On three occasions in the twentieth century -- 1925, 1963, and1972, and very briefly once in the 21st Century -- on 21 January, 2000, the military seized control of power. Very often the military used public disgust with corrupt politicians as an excuse to intervene, but on each such occasion what they established in turn was a corrupt and dictatorial military regime. Like other Latin American economies, Ecuador’s national fortunes, over the decades, have hinged on the rise and fall of global commodity prices. So, before the Second World War, the country’s economy was driven by world prices of cocoa, after the War it was bananas, and since the seventies, it has been petroleum, which was discovered in the sparsely-populated eastern part of the country in 1967.

In the first half of the 1970s, income from petroleum made possible the purchase of a wide range of imports as well as investments in public infrastructure and social welfare measures. When revenues began stagnating in the mid-seventies, the military government then in power resorted to massive foreign borrowing. Between 1976 and 1979, Ecuador’s foreign debt increased by over 400 percent.

In the 1980s further calamities hit the Ecuadorian economy when global prices for petroleum dropped sharply, there was a dramatic increase in international interest rates, widespread damage to crops due to flooding and a major earthquake that severed the country’s oil pipeline for five months and cost it US$700 million in lost revenues.

It is taking advantage of both these economic woes and aided by corrupt domestic politicians that the International Monetary Fund (IMF) was able to impose severe austerity packages in the 1980s that included reductions in public expenditures, currency devaluations and increases in interest rates leading to widespread unemployment nationwide.

The economic decline continued through the 1990s, particularly towards its end, due to falling petroleum prices and extensive damage to banana plantations following to freak weather. This resulted in soaring inflation of over 60%, unemployment going over 17% of the population and the exchange value of the Ecuadorian sucre falling steadily.

Between 1999 and 2000 the value of the local currency fell by a whopping 82%, reaching 25,000 sucre to the US dollar and cutting the value of real minimum wages in the country by half, to a low of US$30 per month. The then President Jamil Mahuad, who took office in August 1998, faced one financial crisis after the other. In March 1999 he imposed a one-week bank holiday, then in April he ordered all savings and current accounts frozen for a year. In September the government defaulted on part of its US$20 billion in foreign debt and by December, ten of the country’s largest banks had failed. That is when Mahuad declared a state of emergency, ordered his 15 member cabinet to resign and announced the dollarization of the economy, i.e., adoption of the US dollar as the national currency. This meant that Ecuador was handing over control over its money supply, interest rates and other economic policies effectively to the US Treasury, becoming the second Latin American country after Panama to do so.

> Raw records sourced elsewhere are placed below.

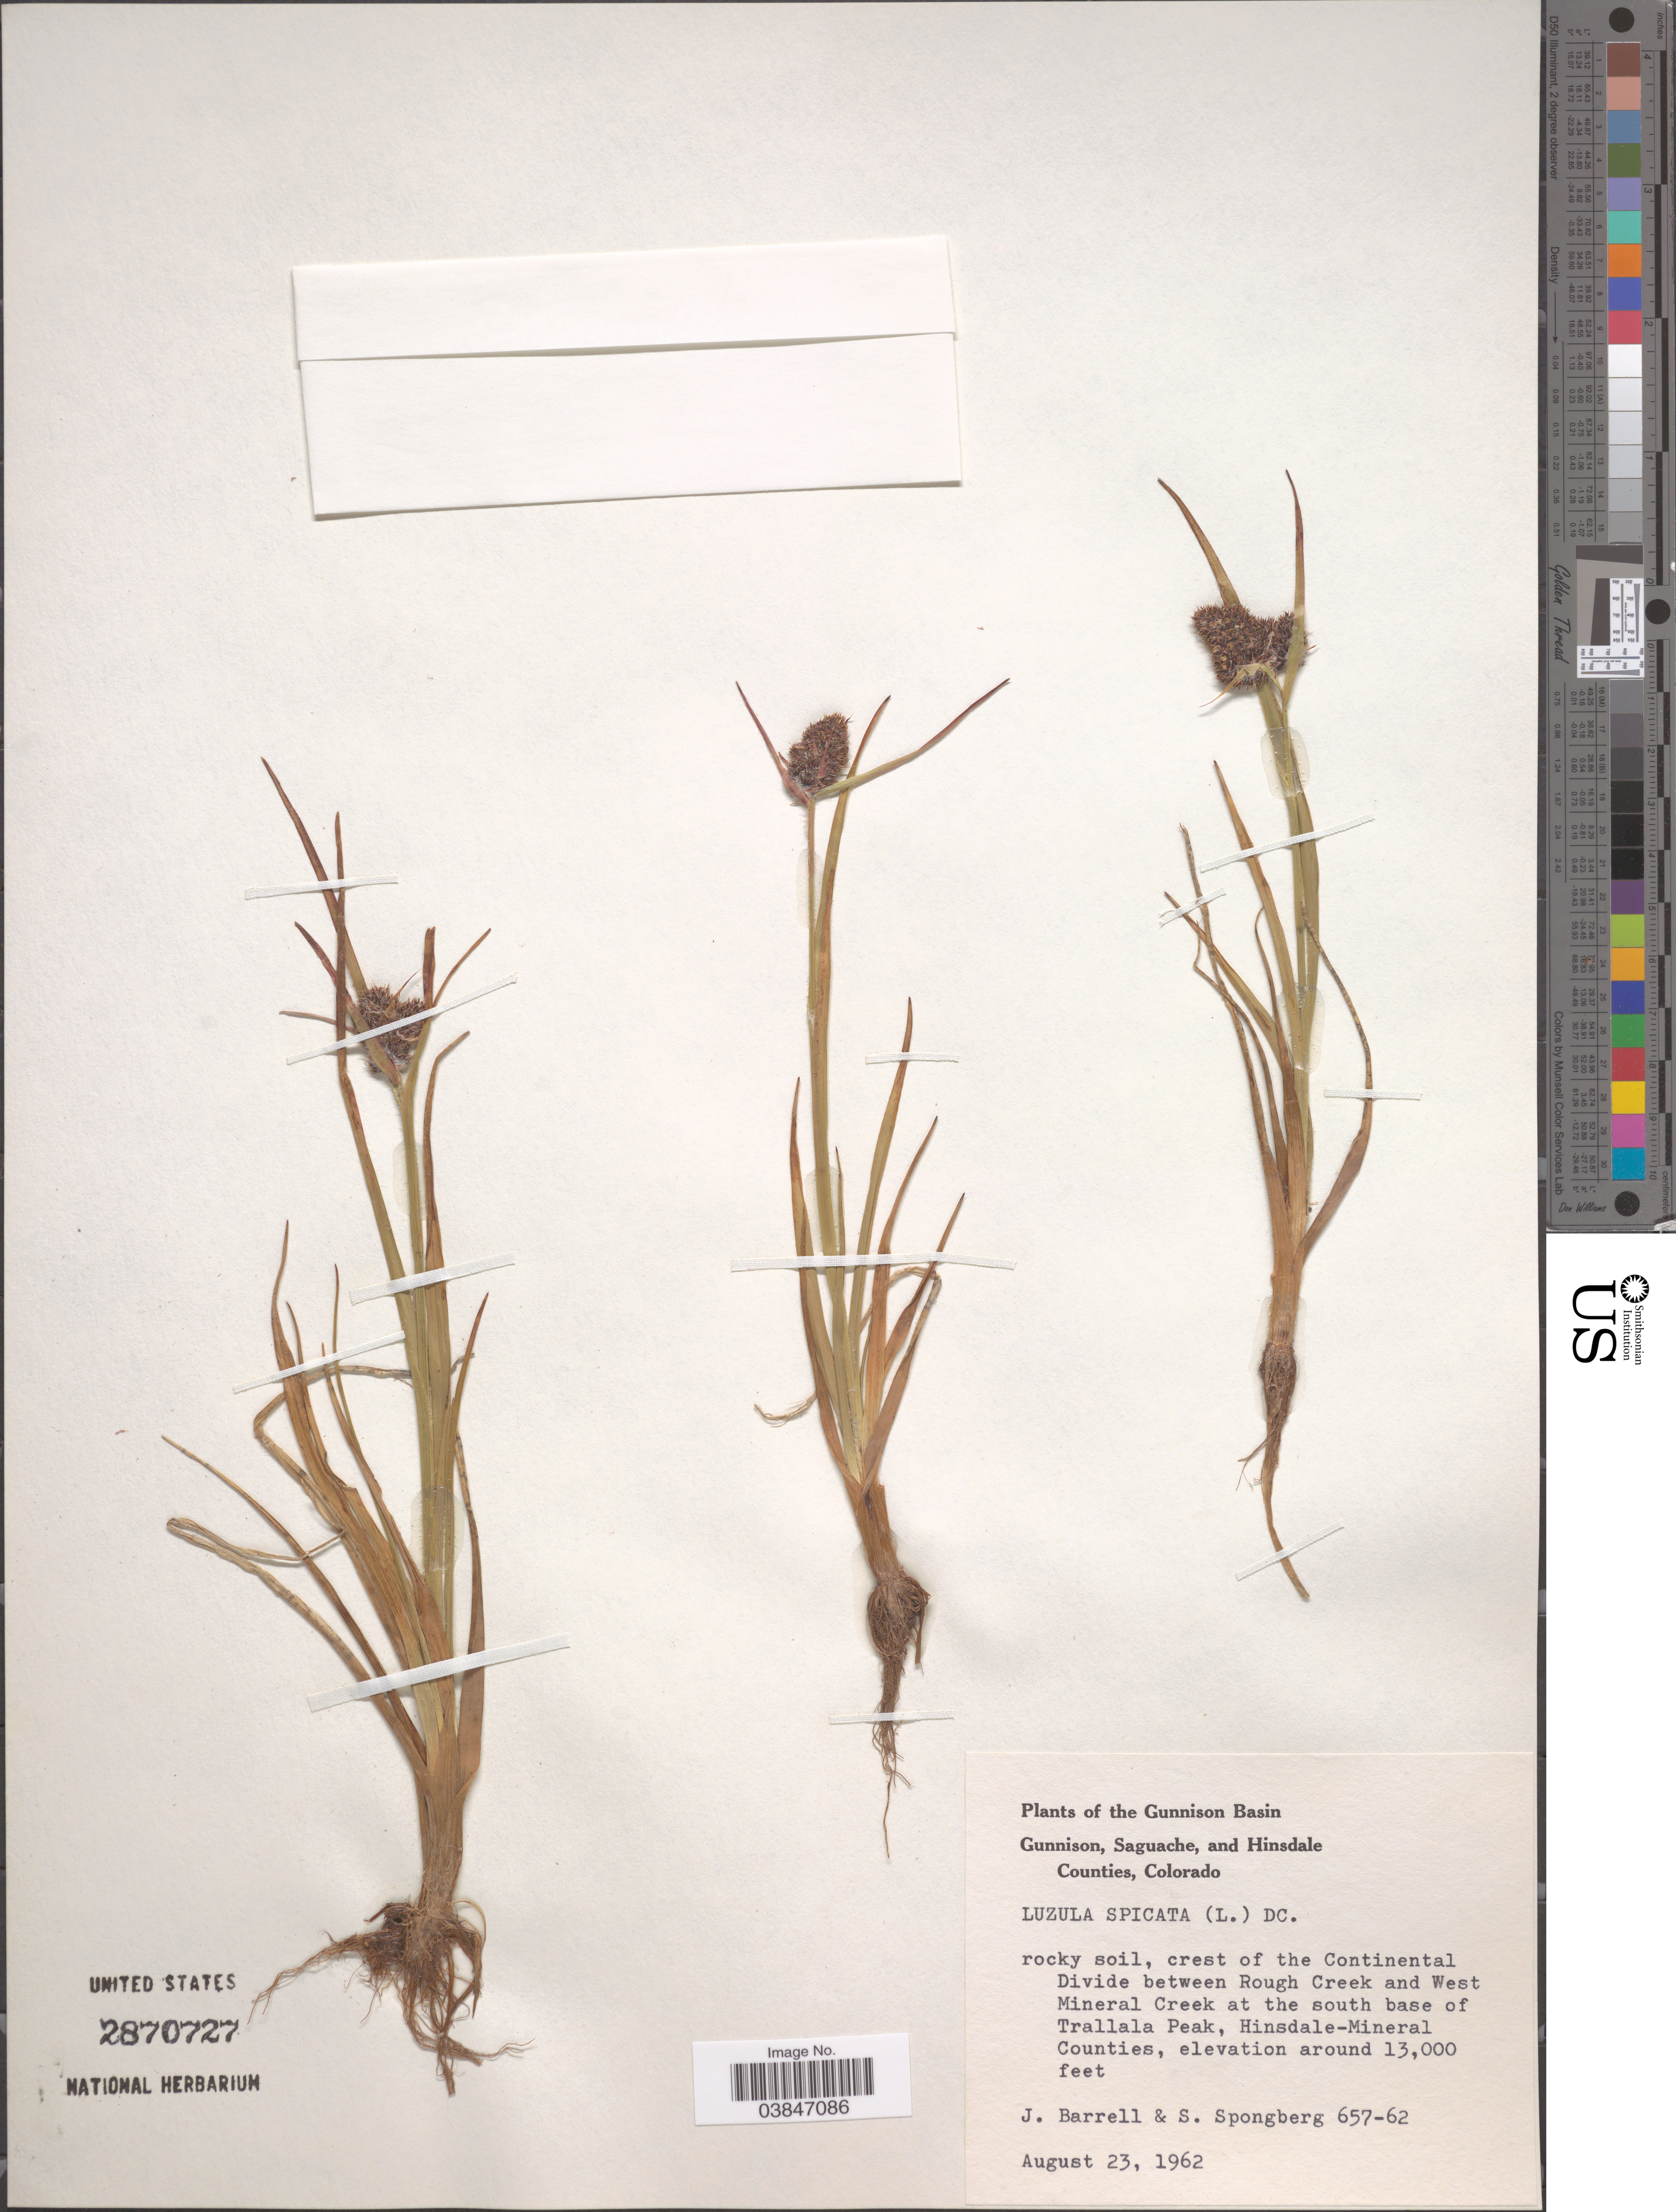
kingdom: Plantae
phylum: Tracheophyta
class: Liliopsida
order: Poales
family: Juncaceae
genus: Luzula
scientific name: Luzula spicata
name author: (L.) DC.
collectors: J. Barrell & S. A.Spongberg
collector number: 657-62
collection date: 1962-08-23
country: United States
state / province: Colorado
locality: Divide between Rough Creek and West Mineral Creek at the south base of Trallala Peak, Hinsdale-Mineral Counties.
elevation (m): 3962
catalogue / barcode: US 2870727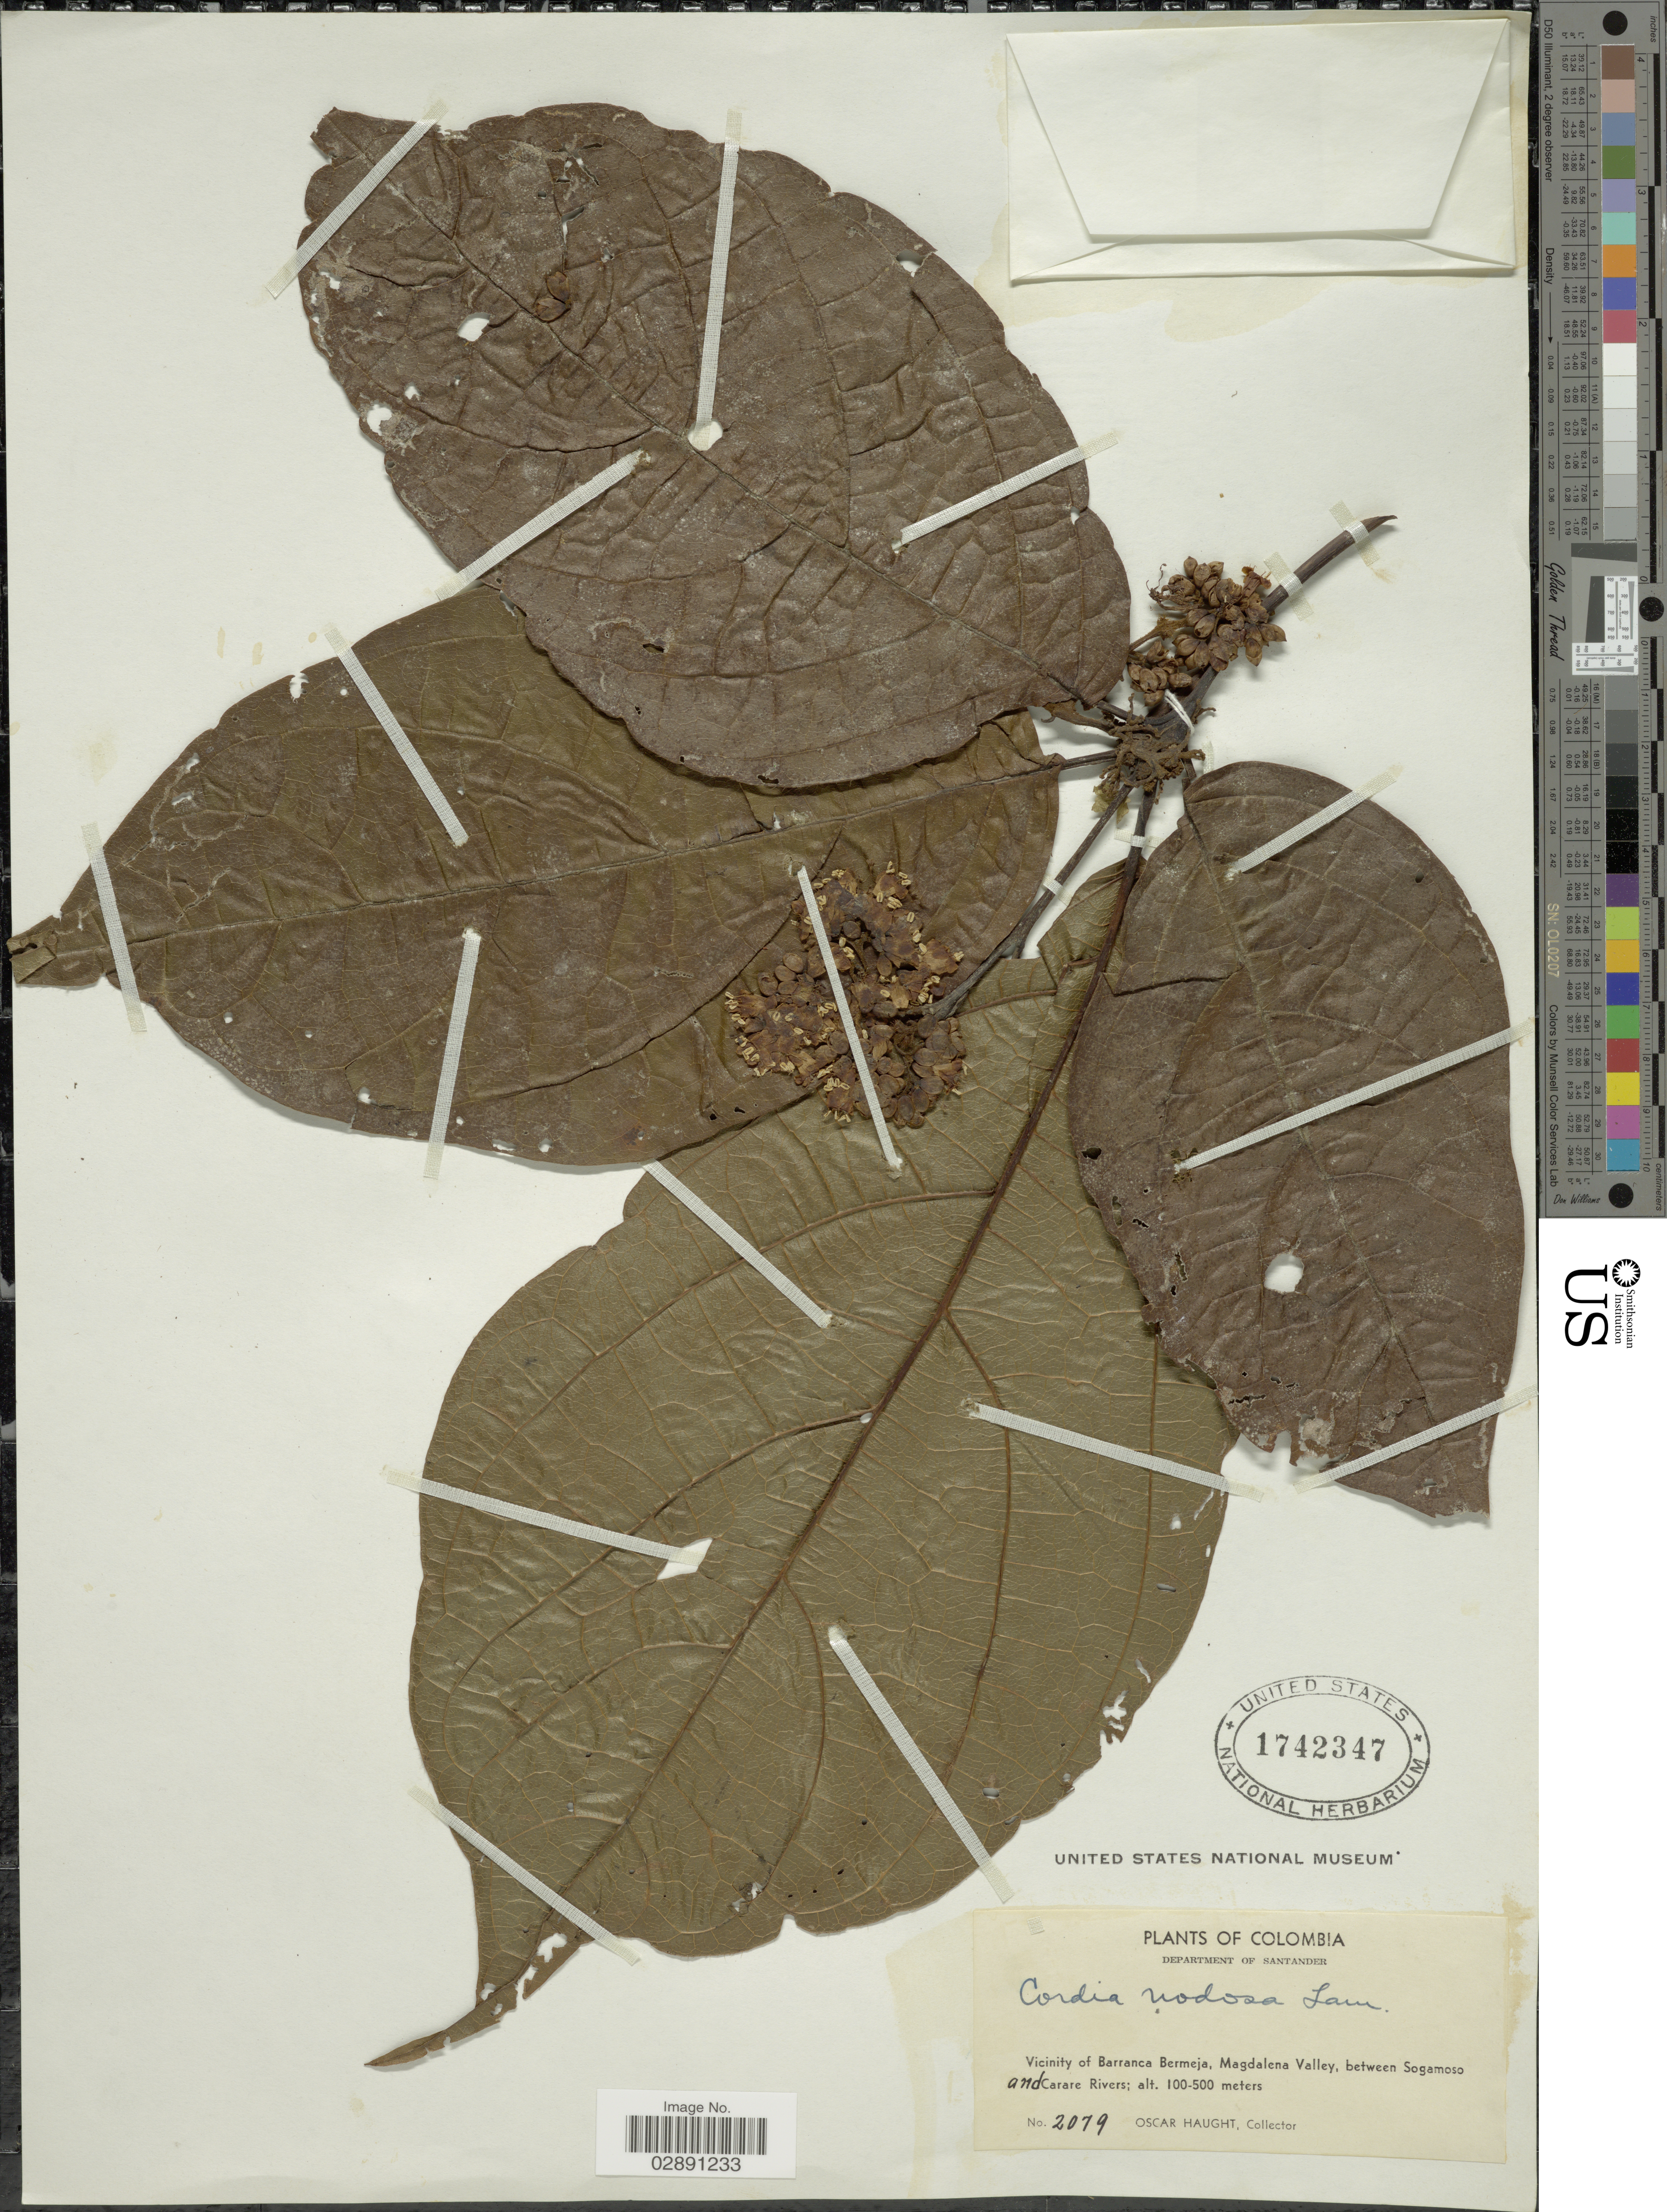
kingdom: Plantae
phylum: Tracheophyta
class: Magnoliopsida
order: Boraginales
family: Cordiaceae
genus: Cordia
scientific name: Cordia nodosa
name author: Lam.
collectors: O. Haught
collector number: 2079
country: Colombia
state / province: Santander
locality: Department of Santander. Vicinity of Barranca Bermeja, Magdalena Valley, between Sogamoso and Carare Rivers.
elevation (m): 100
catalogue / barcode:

The dollarization move sparked widespread opposition and mass protests including a siege of the national Congress by over 10,000 native Indians in mid-January and finally ending in the military overthrow of the Mahuad government. It was in that short-lived military coup that the current President of Ecuador Lucio Gutierrez, a middle-level military officer, with close connections to the native Indian and sections of the Ecuadorian left movement, shot into national limelight.